Me he decidido a asistir a una de esas cosas para “Solteros, viudos y divorciados”. ¿Quién sabe? Igual y encuentro lo que necesito. Vestido con mis mejores “garras”; estoy dispuesto salir y enfrentarme al mundo del coqueteo y romance. Tomemos en cuenta que por “mis mejores ropas” me refiero a unos pantalones cafés y una camisa azul cielo; las cuales, por cierto, compré de oferta en el supermercado. Claramente, no iba vestido para matar.

Entré al lugar con un aire de confianza, observé a mi competencia y toda se cayó al suelo. Hombres jóvenes vestidos con ropa de marca, bebiendo whiskey, elegantes y con porte. Era evidente que no tenía mucha posibilidad. ¿Las mujeres? Bueno, había varías; tomando lo poco que quedaba de mi autoestima me acerqué a las fáciles: las de la barra.

Charlé un poco con una muchacha morena de 23 años, traía el cabello teñido de pelirrojo. Conversamos y así me enteré que acababa de terminar una relación de 6 años y tenía un niño pequeño de 2 años y medio. Había empezado su relación bastante joven y a los 4 meses de noviazgo ya vivía con el sujeto, un tal “Zoar”.

Poco a poco, me fui alejando ante la mirada perpleja de la chica. ¿Qué esperaba? ¿Qué con ese antecedente cayera en sus brazos? ¡No inventes!
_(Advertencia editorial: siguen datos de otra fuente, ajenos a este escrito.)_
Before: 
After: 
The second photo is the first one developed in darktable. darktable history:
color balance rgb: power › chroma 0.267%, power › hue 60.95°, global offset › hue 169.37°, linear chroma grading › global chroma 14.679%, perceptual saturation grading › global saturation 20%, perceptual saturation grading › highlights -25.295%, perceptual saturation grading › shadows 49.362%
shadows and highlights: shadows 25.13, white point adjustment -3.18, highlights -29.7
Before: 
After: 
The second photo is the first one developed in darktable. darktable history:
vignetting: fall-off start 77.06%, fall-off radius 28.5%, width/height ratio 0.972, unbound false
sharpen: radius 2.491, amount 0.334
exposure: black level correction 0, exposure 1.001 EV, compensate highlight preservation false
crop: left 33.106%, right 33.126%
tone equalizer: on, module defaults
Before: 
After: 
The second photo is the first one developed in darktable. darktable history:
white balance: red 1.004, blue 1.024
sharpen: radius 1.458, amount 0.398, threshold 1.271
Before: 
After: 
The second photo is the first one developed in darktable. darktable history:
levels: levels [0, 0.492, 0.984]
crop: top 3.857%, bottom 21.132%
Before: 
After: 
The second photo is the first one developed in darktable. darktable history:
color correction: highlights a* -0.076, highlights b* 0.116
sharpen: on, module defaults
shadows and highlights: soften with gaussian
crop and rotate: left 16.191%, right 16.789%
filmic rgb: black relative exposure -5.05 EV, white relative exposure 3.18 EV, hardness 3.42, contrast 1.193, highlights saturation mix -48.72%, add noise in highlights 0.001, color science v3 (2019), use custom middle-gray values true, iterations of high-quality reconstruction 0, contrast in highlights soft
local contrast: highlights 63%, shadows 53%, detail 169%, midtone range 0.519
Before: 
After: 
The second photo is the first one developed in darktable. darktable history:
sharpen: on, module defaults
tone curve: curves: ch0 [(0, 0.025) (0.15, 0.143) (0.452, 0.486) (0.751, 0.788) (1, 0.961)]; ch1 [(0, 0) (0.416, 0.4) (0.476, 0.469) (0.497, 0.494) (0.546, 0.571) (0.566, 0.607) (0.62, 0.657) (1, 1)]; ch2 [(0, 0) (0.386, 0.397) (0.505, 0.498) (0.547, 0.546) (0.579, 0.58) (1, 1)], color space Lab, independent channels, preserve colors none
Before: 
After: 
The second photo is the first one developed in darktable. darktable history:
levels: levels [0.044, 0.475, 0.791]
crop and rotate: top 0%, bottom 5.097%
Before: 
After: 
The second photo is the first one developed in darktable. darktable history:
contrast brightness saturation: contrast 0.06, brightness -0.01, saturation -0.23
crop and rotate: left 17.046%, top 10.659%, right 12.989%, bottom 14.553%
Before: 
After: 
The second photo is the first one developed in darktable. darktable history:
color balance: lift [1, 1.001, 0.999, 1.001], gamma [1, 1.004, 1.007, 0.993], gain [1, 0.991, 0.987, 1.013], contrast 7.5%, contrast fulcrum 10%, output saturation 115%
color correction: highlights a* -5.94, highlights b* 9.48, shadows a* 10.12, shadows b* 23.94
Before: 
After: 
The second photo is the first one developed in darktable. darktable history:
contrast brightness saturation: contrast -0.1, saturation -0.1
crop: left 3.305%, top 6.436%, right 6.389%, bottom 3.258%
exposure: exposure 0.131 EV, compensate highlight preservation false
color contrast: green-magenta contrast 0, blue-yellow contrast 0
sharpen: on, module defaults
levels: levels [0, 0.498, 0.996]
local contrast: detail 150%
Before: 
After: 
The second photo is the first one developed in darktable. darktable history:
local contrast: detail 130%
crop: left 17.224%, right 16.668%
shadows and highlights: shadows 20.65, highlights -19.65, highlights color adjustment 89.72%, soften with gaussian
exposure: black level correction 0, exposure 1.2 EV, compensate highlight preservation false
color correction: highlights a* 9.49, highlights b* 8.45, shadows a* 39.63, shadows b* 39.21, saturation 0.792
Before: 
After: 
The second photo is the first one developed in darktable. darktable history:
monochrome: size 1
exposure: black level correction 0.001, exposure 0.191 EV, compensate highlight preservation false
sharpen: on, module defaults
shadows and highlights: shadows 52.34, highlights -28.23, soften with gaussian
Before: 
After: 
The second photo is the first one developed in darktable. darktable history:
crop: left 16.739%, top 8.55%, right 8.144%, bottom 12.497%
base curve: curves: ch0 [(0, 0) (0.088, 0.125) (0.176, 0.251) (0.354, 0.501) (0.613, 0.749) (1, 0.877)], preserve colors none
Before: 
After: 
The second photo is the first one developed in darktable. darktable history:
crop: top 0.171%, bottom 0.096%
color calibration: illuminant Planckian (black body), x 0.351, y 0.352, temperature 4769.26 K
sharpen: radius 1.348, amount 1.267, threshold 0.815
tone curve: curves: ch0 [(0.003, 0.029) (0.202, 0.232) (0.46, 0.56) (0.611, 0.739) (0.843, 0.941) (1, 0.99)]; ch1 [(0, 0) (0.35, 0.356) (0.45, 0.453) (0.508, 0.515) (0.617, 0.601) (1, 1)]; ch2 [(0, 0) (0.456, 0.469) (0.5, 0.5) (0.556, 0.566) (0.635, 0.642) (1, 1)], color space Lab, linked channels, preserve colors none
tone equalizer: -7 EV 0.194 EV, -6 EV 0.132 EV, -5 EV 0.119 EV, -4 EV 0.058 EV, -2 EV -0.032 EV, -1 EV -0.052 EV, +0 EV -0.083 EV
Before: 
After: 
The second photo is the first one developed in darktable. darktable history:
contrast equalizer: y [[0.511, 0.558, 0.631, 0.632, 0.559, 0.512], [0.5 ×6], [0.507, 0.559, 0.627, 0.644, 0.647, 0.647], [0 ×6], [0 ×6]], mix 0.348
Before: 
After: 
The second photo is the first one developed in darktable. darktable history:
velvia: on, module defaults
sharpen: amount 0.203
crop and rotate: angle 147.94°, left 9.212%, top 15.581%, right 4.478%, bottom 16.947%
Afortunadamente para mí, había muchas más mujeres en el lugar, alguna de ellas debía ser la indicada. Hablé con varias, ninguna de ellas parecía tener lo que buscaba. No digo que supiera exactamente lo qué estaba buscando, pero seguramente no era eso. Mujeres con hijos, algunas con nietos, divorciadas demasiadas veces. No, definitivamente no.

Al final de la barra, vi a una mujer rubia. ¡Wow y recontra wow! Me acerqué y me pregunté por qué nadie la había notado. “Mejor para mí”, pensé. Me senté junto a ella y pedí un tequila, necesitaba valor. Noté su atuendo, un vestido azul que resaltaba lo blanco de su piel. Pregunté su nombre, me sonrió y me dijo “Me llamo Arima”.

Era el nombre más hermoso que había escuchado. Eso, aunado a que ella tenía un tono de voz que asimilaba casi a un susurro, me hicieron quedarme toda la noche a su lado. Era la mujer más hermosa del mundo; su sonrisa, la forma en que se reía de mis chistes malos. Definitivamente me estaba sacando la lotería.

Salimos del lugar y comenzamos a caminar. Intenté tomarla de la mano, pero se alejó; como una niña a la cual has intentado robarle el primer beso. Caminamos hasta las colinas cercanas a la ciudad adentrándonos en el bosque. No sabía muy bien qué estaba sucediendo, pero si ella iba a mi lado tampoco me importaba mucho.

Finalmente, tras mucho caminar tropecé con algo. Prendí la luz del móvil para alumbrar el camino y ver qué era eso que casi me hace caer. Un escalofrió recorrió mi espalda y me hizo tirar el aparato; volteé a ver a la chica y luego al piso.

Ahí estaba, una mujer rubia con un vestido azul yacía en el suelo. Me giré y me topé con los ojos miel de mi acompañante. Ella se acercó, no, más bien flotó hacía mí. Con sus manos frías como dos bloques de hielo, tomó mi rostro y escuche una única palabra antes de perder el conocimiento: “Ayúdame”.